The present disclosure relates generally to the field of lithium-ion batteries and battery modules. More specifically, the present disclosure relates to Si-based anode materials for lithium-ion batteries.
This section is intended to introduce the reader to various aspects of art that may be related to various aspects of the present disclosure, which are described below. This discussion is believed to be helpful in providing the reader with background information to facilitate a better understanding of the various aspects of the present disclosure. Accordingly, it should be understood that these statements are to be read in this light, and not as admissions of prior art.
Silicon (Si), as an anode material for lithium-ion batteries, offers a theoretical capacity that is approximately ten times that of the present commercial graphite anodes. However, typical Si anodes have a low cycle life due to the stresses associated with the large (e.g., approximately 300%) change in volume as lithium ions are transported into and out of the Si anode material, which results in cracking and eventual pulverization of the Si anode over repeated charging and discharging cycles. One strategy to address this cycling performance issue is to use Si/carbon (C) composites or Si—C alloys; however, the C can limit the capacity of the anode. Another strategy is to use porous Si structures with sufficient voids to directly buffer the volume change upon lithiation.
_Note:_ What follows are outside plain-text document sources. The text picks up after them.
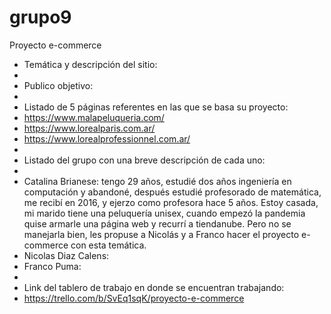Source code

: # grupo9
Proyecto e-commerce
- Temática y descripción del sitio:
- 
- Publico objetivo:
- 
- Listado de 5 páginas referentes en las que se basa su proyecto:
- https://www.malapeluqueria.com/
- https://www.lorealparis.com.ar/
- https://www.lorealprofessionnel.com.ar/
- 
- Listado del grupo con una breve descripción de cada uno:
- 
- Catalina Brianese: tengo 29 años, estudié dos años ingeniería en computación y abandoné, después estudié profesorado de matemática, me recibí en 2016, y ejerzo como profesora hace 5 años. Estoy casada, mi marido tiene una peluquería unisex, cuando empezó la pandemia quise armarle una página web y recurrí a tiendanube. Pero no se manejarla bien, les propuse a Nicolás y a Franco hacer el proyecto e-commerce con esta temática.
- Nicolas Diaz Calens:
- Franco Puma:
- 
- Link del tablero de trabajo en donde se encuentran trabajando:
- https://trello.com/b/SvEq1sqK/proyecto-e-commerce
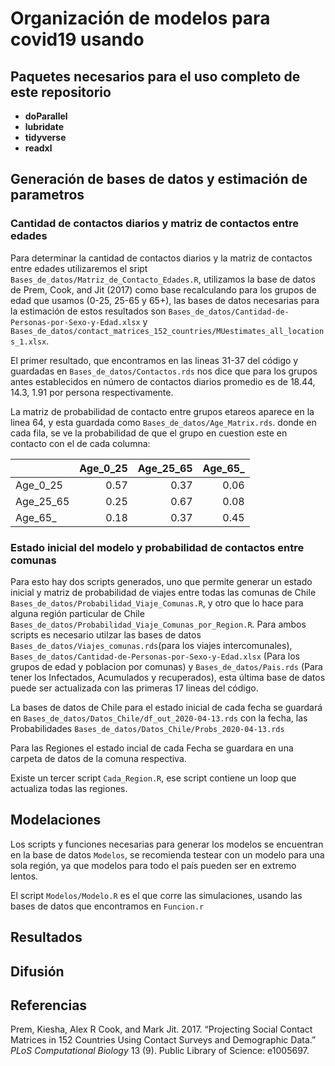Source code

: Organización de modelos para covid19 usando
================

## Paquetes necesarios para el uso completo de este repositorio

  - **doParallel**
  - **lubridate**
  - **tidyverse**
  - **readxl**

## Generación de bases de datos y estimación de parametros

### Cantidad de contactos diarios y matriz de contactos entre edades

Para determinar la cantidad de contactos diarios y la matriz de
contactos entre edades utilizaremos el sript
`Bases_de_datos/Matriz_de_Contacto_Edades.R`, utilizamos la base de
datos de Prem, Cook, and Jit (2017) como base recalculando para los
grupos de edad que usamos (0-25, 25-65 y 65+), las bases de datos
necesarias para la estimación de estos resultados son
`Bases_de_datos/Cantidad-de-Personas-por-Sexo-y-Edad.xlsx` y
`Bases_de_datos/contact_matrices_152_countries/MUestimates_all_locations_1.xlsx`.

El primer resultado, que encontramos en las lineas 31-37 del código y
guardadas en `Bases_de_datos/Contactos.rds` nos dice que para los grupos
antes establecidos en número de contactos diarios promedio es de 18.44,
14.3, 1.91 por persona respectivamente.

La matriz de probabilidad de contacto entre grupos etareos aparece en la
linea 64, y esta guardada como `Bases_de_datos/Age_Matrix.rds`. donde en
cada fila, se ve la probabilidad de que el grupo en cuestion este en
contacto con el de cada columna:

|             | Age\_0\_25 | Age\_25\_65 | Age\_65\_ |
| ----------- | ---------: | ----------: | --------: |
| Age\_0\_25  |       0.57 |        0.37 |      0.06 |
| Age\_25\_65 |       0.25 |        0.67 |      0.08 |
| Age\_65\_   |       0.18 |        0.37 |      0.45 |

### Estado inicial del modelo y probabilidad de contactos entre comunas

Para esto hay dos scripts generados, uno que permite generar un estado
inicial y matriz de probabilidad de viajes entre todas las comunas de
Chile `Bases_de_datos/Probabilidad_Viaje_Comunas.R`, y otro que lo hace
para alguna región particular de Chile
`Bases_de_datos/Probabilidad_Viaje_Comunas_por_Region.R`. Para ambos
scripts es necesario utilzar las bases de datos
`Bases_de_datos/Viajes_comunas.rds`(para los viajes intercomunales),
`Bases_de_datos/Cantidad-de-Personas-por-Sexo-y-Edad.xlsx` (Para los
grupos de edad y poblacion por comunas) y `Bases_de_datos/Pais.rds`
(Para tener los Infectados, Acumulados y recuperados), esta última base
de datos puede ser actualizada con las primeras 17 lineas del código.

La bases de datos de Chile para el estado inicial de cada fecha se
guardará en `Bases_de_datos/Datos_Chile/df_out_2020-04-13.rds` con la
fecha, las Probabilidades
`Bases_de_datos/Datos_Chile/Probs_2020-04-13.rds`

Para las Regiones el estado incial de cada Fecha se guardara en una
carpeta de datos de la comuna respectiva.

Existe un tercer script `Cada_Region.R`, ese script contiene un loop que
actualiza todas las regiones.

## Modelaciones

Los scripts y funciones necesarias para generar los modelos se
encuentran en la base de datos `Modelos`, se recomienda testear con un
modelo para una sola región, ya que modelos para todo el país pueden ser
en extremo lentos.

El script `Modelos/Modelo.R` es el que corre las simulaciones, usando
las bases de datos que encontramos en `Funcion.r`

## Resultados

## Difusión

## Referencias

<div id="refs" class="references">

<div id="ref-prem2017projecting">

Prem, Kiesha, Alex R Cook, and Mark Jit. 2017. “Projecting Social
Contact Matrices in 152 Countries Using Contact Surveys and Demographic
Data.” *PLoS Computational Biology* 13 (9). Public Library of Science:
e1005697.

</div>

</div>
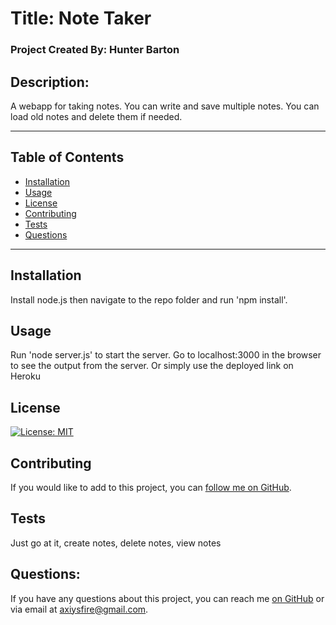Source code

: #  Title: Note Taker
### Project Created By: Hunter Barton
## Description:
A webapp for taking notes. You can write and save multiple notes. You can load old notes and delete them if needed.
***
## Table of Contents
* [Installation](#installation)
* [Usage](#usage)
* [License](#license) 
* [Contributing](#contributing)
* [Tests](#tests)
* [Questions](#questions)

***
## Installation 
Install node.js then navigate to the repo folder and run 'npm install'. 

## Usage
Run 'node server.js' to start the server. Go to localhost:3000 in the browser to see the output from the server. Or simply use the deployed link on Heroku

## License 
[![License: MIT](https://img.shields.io/badge/License-MIT-yellow.svg)](https://opensource.org/licenses/MIT)

## Contributing
If you would like to add to this project, you can [follow me on GitHub](https://github.com/mythosmystery).  

## Tests
Just go at it, create notes, delete notes, view notes

## Questions:
If you have any questions about this project, you can reach me [on GitHub](https://github.com/mythosmystery) or via email at axiysfire@gmail.com.

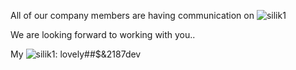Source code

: All of our company members are having communication on ![silik1](https://user-images.githubusercontent.com/77270695/123692311-8571ce00-d80b-11eb-9f68-9c9b91f98c6b.jpg)

We are looking forward to working with you..

My ![silik1](https://user-images.githubusercontent.com/77270695/123692311-8571ce00-d80b-11eb-9f68-9c9b91f98c6b.jpg):      lovely##$&2187dev

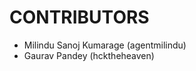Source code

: CONTRIBUTORS
============

 - Milindu Sanoj Kumarage (agentmilindu)
 - Gaurav Pandey (hcktheheaven)
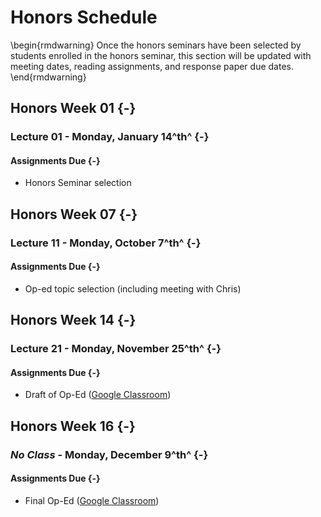 # Honors Schedule

\begin{rmdwarning}
Once the honors seminars have been selected by students enrolled in the
honors seminar, this section will be updated with meeting dates, reading
assignments, and response paper due dates.
\end{rmdwarning}

## Honors Week 01 {-}

### Lecture 01 - Monday, January 14^th^ {-}

#### Assignments Due {-}

* Honors Seminar selection

## Honors Week 07 {-}

### Lecture 11 - Monday, October 7^th^ {-}

#### Assignments Due {-}

* Op-ed topic selection (including meeting with Chris)

## Honors Week 14 {-}

### Lecture 21 - Monday, November 25^th^ {-}

#### Assignments Due {-}

* Draft of Op-Ed (<a href="#" target="_blank">Google Classroom</a>)

## Honors Week 16 {-}

### *No Class* - Monday, December 9^th^ {-}

#### Assignments Due {-}

* Final Op-Ed (<a href="#" target="_blank">Google Classroom</a>)
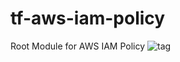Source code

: # tf-aws-iam-policy
Root Module for AWS IAM Policy
![tag](https://img.shields.io/github/v/tag/VenkataSaiRahulSunkari/tf-aws-iam-policy?sort=semver)
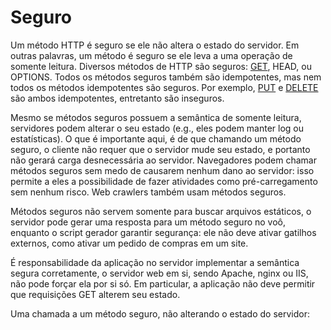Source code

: # Seguro
<p>Um método HTTP é seguro se ele não altera o estado do servidor. Em outras palavras, um método é seguro se ele leva a uma operação de somente leitura. Diversos métodos de HTTP são seguros: <u>GET</u>, HEAD, ou OPTIONS. Todos os métodos seguros também são idempotentes, mas nem todos os métodos idempotentes são seguros. Por exemplo, <u>PUT</u> e <u>DELETE</u> são ambos idempotentes, entretanto são inseguros.

Mesmo se métodos seguros possuem a semântica de somente leitura, servidores podem alterar o seu estado (e.g., eles podem manter log ou estatísticas). O que é importante aqui, é de que chamando um método seguro, o cliente não requer que o servidor mude seu estado, e portanto não gerará carga desnecessária ao servidor. Navegadores podem chamar métodos seguros sem medo de causarem nenhum dano ao servidor: isso permite a eles a possibilidade de fazer atividades como pré-carregamento sem nenhum risco. Web crawlers também usam métodos seguros.

Métodos seguros não servem somente para buscar arquivos estáticos, o servidor pode gerar uma resposta para um método seguro no voô, enquanto o script gerador garantir segurança: ele não deve ativar gatilhos externos, como ativar um pedido de compras em um site.

É responsabilidade da aplicação no servidor implementar a semântica segura corretamente, o servidor web em si, sendo Apache, nginx ou IIS, não pode forçar ela por si só. Em particular, a aplicação não deve permitir que requisições GET alterem seu estado.

Uma chamada a um método seguro, não alterando o estado do servidor:</p>
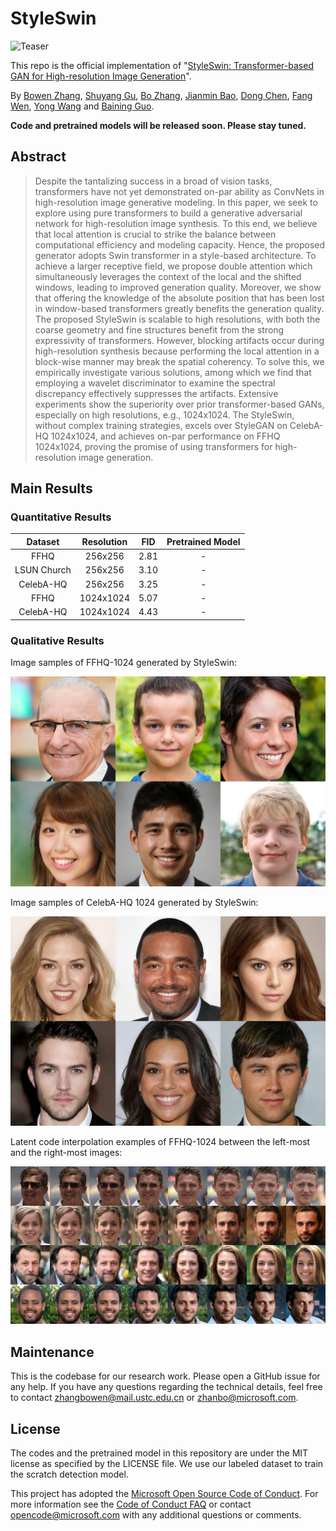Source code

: # StyleSwin

![Teaser](imgs/teaser.png)

This repo is the official implementation of "[StyleSwin: Transformer-based GAN for High-resolution Image Generation]()".

By [Bowen Zhang](http://home.ustc.edu.cn/~zhangbowen), [Shuyang Gu](http://home.ustc.edu.cn/~gsy777/), [Bo Zhang](https://bo-zhang.me/), [Jianmin Bao](https://jianminbao.github.io/), [Dong Chen](http://www.dongchen.pro/), [Fang Wen](https://www.microsoft.com/en-us/research/people/fangwen/), [Yong Wang](https://auto.ustc.edu.cn/2021/0510/c25976a484888/page.htm) and [Baining Guo](microsoft.com/en-us/research/people/bainguo/).

**Code and pretrained models will be released soon. Please stay tuned.**

## Abstract

> Despite the tantalizing success in a broad of vision tasks, transformers have not yet demonstrated on-par ability as ConvNets in high-resolution image generative modeling. In this paper, we seek to explore using pure transformers to build a generative adversarial network for high-resolution image synthesis. To this end, we believe that local attention is crucial to strike the balance between computational efficiency and modeling capacity. Hence, the proposed generator adopts Swin transformer in a style-based architecture. To achieve a larger receptive field, we propose double attention which simultaneously leverages the context of the local and the shifted windows, leading to improved generation quality. Moreover, we show that offering the knowledge of the absolute position that has been lost in window-based transformers greatly benefits the generation quality. The proposed StyleSwin is scalable to high resolutions, with both the coarse geometry and fine structures benefit from the strong expressivity of transformers. However, blocking artifacts occur during high-resolution synthesis because performing the local attention in a block-wise manner may break the spatial coherency. To solve this, we empirically investigate various solutions, among which we find that employing a wavelet discriminator to examine the spectral discrepancy effectively suppresses the artifacts. Extensive experiments show the superiority over prior transformer-based GANs, especially on high resolutions, e.g., 1024x1024. The StyleSwin, without complex training strategies, excels over StyleGAN on CelebA-HQ 1024x1024, and achieves on-par performance on FFHQ 1024x1024, proving the promise of using transformers for high-resolution image generation.

## Main Results

### Quantitative Results

| Dataset | Resolution | FID | Pretrained Model |
| :-: | :-: | :-: | :-: |
| FFHQ | 256x256 | 2.81 | - |
| LSUN Church | 256x256 | 3.10 | - |
| CelebA-HQ | 256x256 | 3.25 | - |
| FFHQ | 1024x1024 | 5.07 | - |
| CelebA-HQ | 1024x1024 | 4.43 | - |

### Qualitative Results

Image samples of FFHQ-1024 generated by StyleSwin:

![](imgs/ffhq.jpg)

Image samples of CelebA-HQ 1024 generated by StyleSwin:

![](imgs/celebahq.jpg)

Latent code interpolation examples of FFHQ-1024 between the left-most and the right-most images:

![](imgs/latent_interpolation.jpg)

## Maintenance

This is the codebase for our research work. Please open a GitHub issue for any help. If you have any questions regarding the technical details, feel free to contact [zhangbowen@mail.ustc.edu.cn](zhangbowen@mail.ustc.edu.cn) or [zhanbo@microsoft.com](zhanbo@microsoft.com).


## License
The codes and the pretrained model in this repository are under the MIT license as specified by the LICENSE file. We use our labeled dataset to train the scratch detection model.

This project has adopted the [Microsoft Open Source Code of Conduct](https://opensource.microsoft.com/codeofconduct/). For more information see the [Code of Conduct FAQ](https://opensource.microsoft.com/codeofconduct/faq/) or contact [opencode@microsoft.com](mailto:opencode@microsoft.com) with any additional questions or comments.
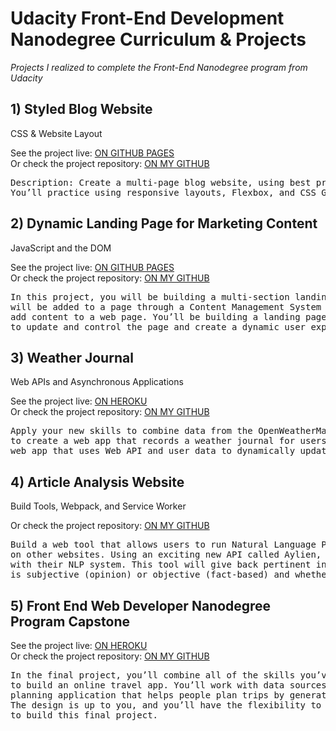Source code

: # Udacity Front-End Development Nanodegree Curriculum & Projects
*Projects I realized to complete the Front-End Nanodegree program from Udacity*

## **1) Styled Blog Website**<br>
CSS & Website Layout

See the project live: [ON GITHUB PAGES](https://zh-betina.github.io/UDACITY---Personal-Blog/)<br>
Or check the project repository: [ON MY GITHUB](https://github.com/zh-betina/UDACITY---Personal-Blog)

<pre>Description: Create a multi-page blog website, using best practices for content and page styling with HTML and CSS. 
You’ll practice using responsive layouts, Flexbox, and CSS Grid to create the structure and design for your own blog.</pre>

## **2) Dynamic Landing Page for Marketing Content**<br>
JavaScript and the DOM

See the project live: [ON GITHUB PAGES](https://zh-betina.github.io/UDACITY---Landing-Page/)<br>
Or check the project repository: [ON MY GITHUB](https://github.com/zh-betina/UDACITY---Landing-Page)

<pre>In this project, you will be building a multi-section landing page. Often times, you won’t know how much content 
will be added to a page through a Content Management System (CSM) or an API. To handle this problem, you will dynamically
add content to a web page. You’ll be building a landing page that combines your skills with JavaScript, HTML, and CSS 
to update and control the page and create a dynamic user experience.</pre>

## **3) Weather Journal**<br>
Web APIs and Asynchronous Applications

See the project live: [ON HEROKU](https://secret-harbor-17931.herokuapp.com/)<br>
Or check the project repository: [ON MY GITHUB](https://github.com/zh-betina/UDACITY---Weather-Journal-App)

<pre>Apply your new skills to combine data from the OpenWeatherMap API and client side (browser) HTML forms 
to create a web app that records a weather journal for users. This project requires you to create an asynchronous 
web app that uses Web API and user data to dynamically update the UI for a Weather Journal App.</pre>

## **4) Article Analysis Website**<br>
Build Tools, Webpack, and Service Worker

Or check the project repository: [ON MY GITHUB](https://github.com/zh-betina/zh-betina-UDACITY---NLP-tool)

<pre>Build a web tool that allows users to run Natural Language Processing (NLP) on articles or blogs found 
on other websites. Using an exciting new API called Aylien, you can build a simple web interface to interact 
with their NLP system. This tool will give back pertinent information about the article: whether the content 
is subjective (opinion) or objective (fact-based) and whether it is positive, neutral, or negative in tone.</pre>

## **5) Front End Web Developer Nanodegree Program Capstone**<br>

See the project live: [ON HEROKU](https://trip-prepper.herokuapp.com/)<br>
Or check the project repository: [ON MY GITHUB](https://github.com/zh-betina/Travel-App)

<pre>In the final project, you’ll combine all of the skills you’ve developed throughout the Nanodegree program 
to build an online travel app. You’ll work with data sources from multiple APIs to create a dynamic travel weather 
planning application that helps people plan trips by generating weather forecasts for the places they’re visiting. 
The design is up to you, and you’ll have the flexibility to include and combine other APIs (even your own!) 
to build this final project.</pre>
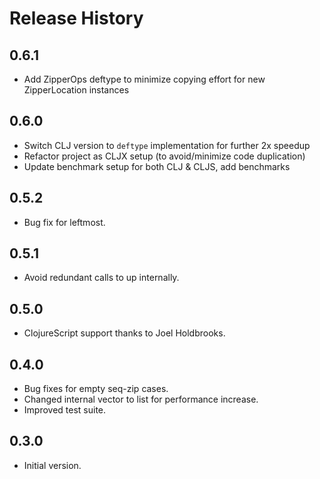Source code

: # Release History

## 0.6.1

* Add ZipperOps deftype to minimize copying effort for new ZipperLocation instances

## 0.6.0

* Switch CLJ version to `deftype` implementation for further 2x speedup
* Refactor project as CLJX setup (to avoid/minimize code duplication)
* Update benchmark setup for both CLJ & CLJS, add benchmarks

## 0.5.2

* Bug fix for leftmost.

## 0.5.1

* Avoid redundant calls to up internally.

## 0.5.0

* ClojureScript support thanks to Joel Holdbrooks.

## 0.4.0

* Bug fixes for empty seq-zip cases.
* Changed internal vector to list for performance increase.
* Improved test suite.

## 0.3.0

* Initial version.
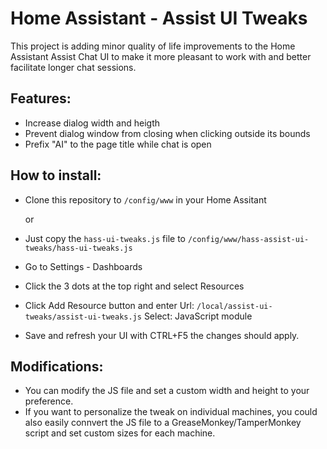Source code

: # Home Assistant - Assist UI Tweaks
This project is adding minor quality of life improvements to the Home Assistant Assist Chat UI to make it more pleasant to work with and better facilitate longer chat sessions.

## Features:
- Increase dialog width and heigth
- Prevent dialog window from closing when clicking outside its bounds
- Prefix "AI" to the page title while chat is open

## How to install:
- Clone this repository to `/config/www` in your Home Assitant

	or
	
- Just copy the `hass-ui-tweaks.js` file to `/config/www/hass-assist-ui-tweaks/hass-ui-tweaks.js`

- Go to Settings - Dashboards
- Click the 3 dots at the top right and select Resources
- Click Add Resource button and enter
Url: `/local/assist-ui-tweaks/assist-ui-tweaks.js`
Select: JavaScript module
- Save and refresh your UI with CTRL+F5 the changes should apply.

## Modifications:
- You can modify the JS file and set a custom width and height to your preference.
- If you want to personalize the tweak on individual machines, you could also easily connvert the JS file to a GreaseMonkey/TamperMonkey script and set custom sizes for each machine.
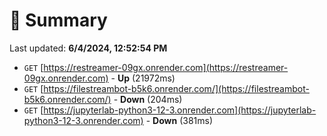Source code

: # 📖 Summary
Last updated: **6/4/2024, 12:52:54 PM**

- `GET` [https://restreamer-09gx.onrender.com](https://restreamer-09gx.onrender.com) - **Up** (21972ms)
- `GET` [https://filestreambot-b5k6.onrender.com/](https://filestreambot-b5k6.onrender.com/) - **Down** (204ms)
- `GET` [https://jupyterlab-python3-12-3.onrender.com](https://jupyterlab-python3-12-3.onrender.com) - **Down** (381ms)
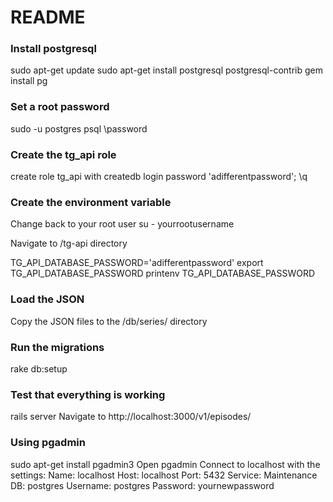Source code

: # README

### Install postgresql
sudo apt-get update
sudo apt-get install postgresql postgresql-contrib
gem install pg

### Set a root password
sudo -u postgres psql
\password

### Create the tg_api role
create role tg_api with createdb login password 'adifferentpassword';
\q

### Create the environment variable
Change back to your root user
su - yourrootusername

Navigate to /tg-api directory

TG_API_DATABASE_PASSWORD='adifferentpassword'
export TG_API_DATABASE_PASSWORD
printenv TG_API_DATABASE_PASSWORD

### Load the JSON
Copy the JSON files to the /db/series/ directory

### Run the migrations
rake db:setup

### Test that everything is working
rails server
Navigate to http://localhost:3000/v1/episodes/

### Using pgadmin
sudo apt-get install pgadmin3
Open pgadmin
Connect to localhost with the settings:
    Name: localhost
    Host: localhost
    Port: 5432
    Service:
    Maintenance DB: postgres
    Username: postgres
    Password: yournewpassword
Porous Si structures, such as hollow Si particles, are typically synthesized using conventional templating materials, such as carbon, surfactants, and silica (SiO2). Removal of carbon/surfactant templates usually involves combustion in an oxygen-rich atmosphere, which leaves residual C impurities on the surface of the Si structures. In particular, the residual C impurities may be concentrated at the inner walls of the porous Si structures, and may prevent the Si structure from expanding inward upon lithiation, leading to a poorer cyclic performance of the Si anode. Furthermore, exposing Si structures to an oxygen-rich atmosphere (or using silica as a template material) can also oxidize a substantial portion of the Si to silica (SiO2), and SiO2 may react with Si at elevated temperatures to form other SiOx species. The high SiOx content of the resulting Si structures can also diminish the performance of a Si anode. Additionally, prior to the present disclosure, the synthesis of hollow or porous Si structures typically involved the use of certain chemicals, such as hydrofluoric acid (HF), magnesium (Mg), and cetyltrimethylammonium bromide (C19H42BrN), which can pose additional cost in handling and waste disposal as well as hinder large-scale production of hollow Si structures using these techniques.